**DATA TO EXAMINE:**
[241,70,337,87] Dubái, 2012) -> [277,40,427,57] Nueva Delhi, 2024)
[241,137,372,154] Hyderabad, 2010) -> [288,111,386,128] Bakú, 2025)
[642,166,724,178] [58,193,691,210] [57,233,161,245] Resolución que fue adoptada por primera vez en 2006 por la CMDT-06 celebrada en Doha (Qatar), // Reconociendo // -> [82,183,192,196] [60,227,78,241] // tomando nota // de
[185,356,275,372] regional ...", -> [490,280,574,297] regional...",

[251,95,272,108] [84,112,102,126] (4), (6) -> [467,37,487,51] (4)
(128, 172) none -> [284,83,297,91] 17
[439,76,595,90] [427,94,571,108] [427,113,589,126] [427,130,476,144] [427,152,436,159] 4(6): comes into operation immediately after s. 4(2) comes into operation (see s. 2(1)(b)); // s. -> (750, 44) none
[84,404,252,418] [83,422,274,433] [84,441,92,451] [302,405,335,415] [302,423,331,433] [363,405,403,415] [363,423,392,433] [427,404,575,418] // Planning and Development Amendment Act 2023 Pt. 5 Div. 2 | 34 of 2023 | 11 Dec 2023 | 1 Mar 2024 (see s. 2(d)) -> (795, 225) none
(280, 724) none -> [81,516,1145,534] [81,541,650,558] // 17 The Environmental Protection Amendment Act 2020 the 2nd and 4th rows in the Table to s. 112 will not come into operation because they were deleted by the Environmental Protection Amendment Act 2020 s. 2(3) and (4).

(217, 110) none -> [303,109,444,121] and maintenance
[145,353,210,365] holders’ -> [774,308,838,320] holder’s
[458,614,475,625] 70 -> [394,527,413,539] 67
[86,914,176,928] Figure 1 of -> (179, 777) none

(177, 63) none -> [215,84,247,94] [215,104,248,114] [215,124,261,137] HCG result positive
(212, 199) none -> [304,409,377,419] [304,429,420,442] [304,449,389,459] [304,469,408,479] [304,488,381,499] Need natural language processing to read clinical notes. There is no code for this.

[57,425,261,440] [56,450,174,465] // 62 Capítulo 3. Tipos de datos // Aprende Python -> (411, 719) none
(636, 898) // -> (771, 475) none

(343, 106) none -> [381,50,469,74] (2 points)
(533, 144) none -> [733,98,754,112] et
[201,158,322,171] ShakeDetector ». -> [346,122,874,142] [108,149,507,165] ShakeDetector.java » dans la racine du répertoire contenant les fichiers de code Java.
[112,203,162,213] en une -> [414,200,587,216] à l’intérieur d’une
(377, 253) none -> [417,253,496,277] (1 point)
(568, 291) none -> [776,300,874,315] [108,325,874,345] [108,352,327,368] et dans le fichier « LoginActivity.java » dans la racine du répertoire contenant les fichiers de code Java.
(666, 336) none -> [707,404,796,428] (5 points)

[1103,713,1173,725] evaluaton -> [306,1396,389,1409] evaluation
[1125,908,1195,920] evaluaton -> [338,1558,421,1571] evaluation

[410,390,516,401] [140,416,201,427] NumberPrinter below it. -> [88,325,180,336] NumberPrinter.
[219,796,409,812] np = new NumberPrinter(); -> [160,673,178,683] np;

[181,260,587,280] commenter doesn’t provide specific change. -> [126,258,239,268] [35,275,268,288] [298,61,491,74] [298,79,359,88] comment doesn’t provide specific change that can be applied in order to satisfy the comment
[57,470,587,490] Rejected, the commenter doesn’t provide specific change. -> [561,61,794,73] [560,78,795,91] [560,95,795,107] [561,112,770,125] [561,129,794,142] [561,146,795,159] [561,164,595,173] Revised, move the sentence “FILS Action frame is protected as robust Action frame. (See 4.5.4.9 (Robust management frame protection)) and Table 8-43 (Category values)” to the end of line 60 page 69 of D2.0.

**PROBLEM TO WORK ON:** Repeat each record exactly, leaving nothing out.

**TASK SOLUTION:**
[241,70,337,87] Dubái, 2012) -> [277,40,427,57] Nueva Delhi, 2024)
[241,137,372,154] Hyderabad, 2010) -> [288,111,386,128] Bakú, 2025)
[642,166,724,178] [58,193,691,210] [57,233,161,245] Resolución que fue adoptada por primera vez en 2006 por la CMDT-06 celebrada en Doha (Qatar), // Reconociendo // -> [82,183,192,196] [60,227,78,241] // tomando nota // de
[185,356,275,372] regional ...", -> [490,280,574,297] regional...",

[251,95,272,108] [84,112,102,126] (4), (6) -> [467,37,487,51] (4)
(128, 172) none -> [284,83,297,91] 17
[439,76,595,90] [427,94,571,108] [427,113,589,126] [427,130,476,144] [427,152,436,159] 4(6): comes into operation immediately after s. 4(2) comes into operation (see s. 2(1)(b)); // s. -> (750, 44) none
[84,404,252,418] [83,422,274,433] [84,441,92,451] [302,405,335,415] [302,423,331,433] [363,405,403,415] [363,423,392,433] [427,404,575,418] // Planning and Development Amendment Act 2023 Pt. 5 Div. 2 | 34 of 2023 | 11 Dec 2023 | 1 Mar 2024 (see s. 2(d)) -> (795, 225) none
(280, 724) none -> [81,516,1145,534] [81,541,650,558] // 17 The Environmental Protection Amendment Act 2020 the 2nd and 4th rows in the Table to s. 112 will not come into operation because they were deleted by the Environmental Protection Amendment Act 2020 s. 2(3) and (4).

(217, 110) none -> [303,109,444,121] and maintenance
[145,353,210,365] holders’ -> [774,308,838,320] holder’s
[458,614,475,625] 70 -> [394,527,413,539] 67
[86,914,176,928] Figure 1 of -> (179, 777) none

(177, 63) none -> [215,84,247,94] [215,104,248,114] [215,124,261,137] HCG result positive
(212, 199) none -> [304,409,377,419] [304,429,420,442] [304,449,389,459] [304,469,408,479] [304,488,381,499] Need natural language processing to read clinical notes. There is no code for this.

[57,425,261,440] [56,450,174,465] // 62 Capítulo 3. Tipos de datos // Aprende Python -> (411, 719) none
(636, 898) // -> (771, 475) none

(343, 106) none -> [381,50,469,74] (2 points)
(533, 144) none -> [733,98,754,112] et
[201,158,322,171] ShakeDetector ». -> [346,122,874,142] [108,149,507,165] ShakeDetector.java » dans la racine du répertoire contenant les fichiers de code Java.
[112,203,162,213] en une -> [414,200,587,216] à l’intérieur d’une
(377, 253) none -> [417,253,496,277] (1 point)
(568, 291) none -> [776,300,874,315] [108,325,874,345] [108,352,327,368] et dans le fichier « LoginActivity.java » dans la racine du répertoire contenant les fichiers de code Java.
(666, 336) none -> [707,404,796,428] (5 points)

[1103,713,1173,725] evaluaton -> [306,1396,389,1409] evaluation
[1125,908,1195,920] evaluaton -> [338,1558,421,1571] evaluation

[410,390,516,401] [140,416,201,427] NumberPrinter below it. -> [88,325,180,336] NumberPrinter.
[219,796,409,812] np = new NumberPrinter(); -> [160,673,178,683] np;

[181,260,587,280] commenter doesn’t provide specific change. -> [126,258,239,268] [35,275,268,288] [298,61,491,74] [298,79,359,88] comment doesn’t provide specific change that can be applied in order to satisfy the comment
[57,470,587,490] Rejected, the commenter doesn’t provide specific change. -> [561,61,794,73] [560,78,795,91] [560,95,795,107] [561,112,770,125] [561,129,794,142] [561,146,795,159] [561,164,595,173] Revised, move the sentence “FILS Action frame is protected as robust Action frame. (See 4.5.4.9 (Robust management frame protection)) and Table 8-43 (Category values)” to the end of line 60 page 69 of D2.0.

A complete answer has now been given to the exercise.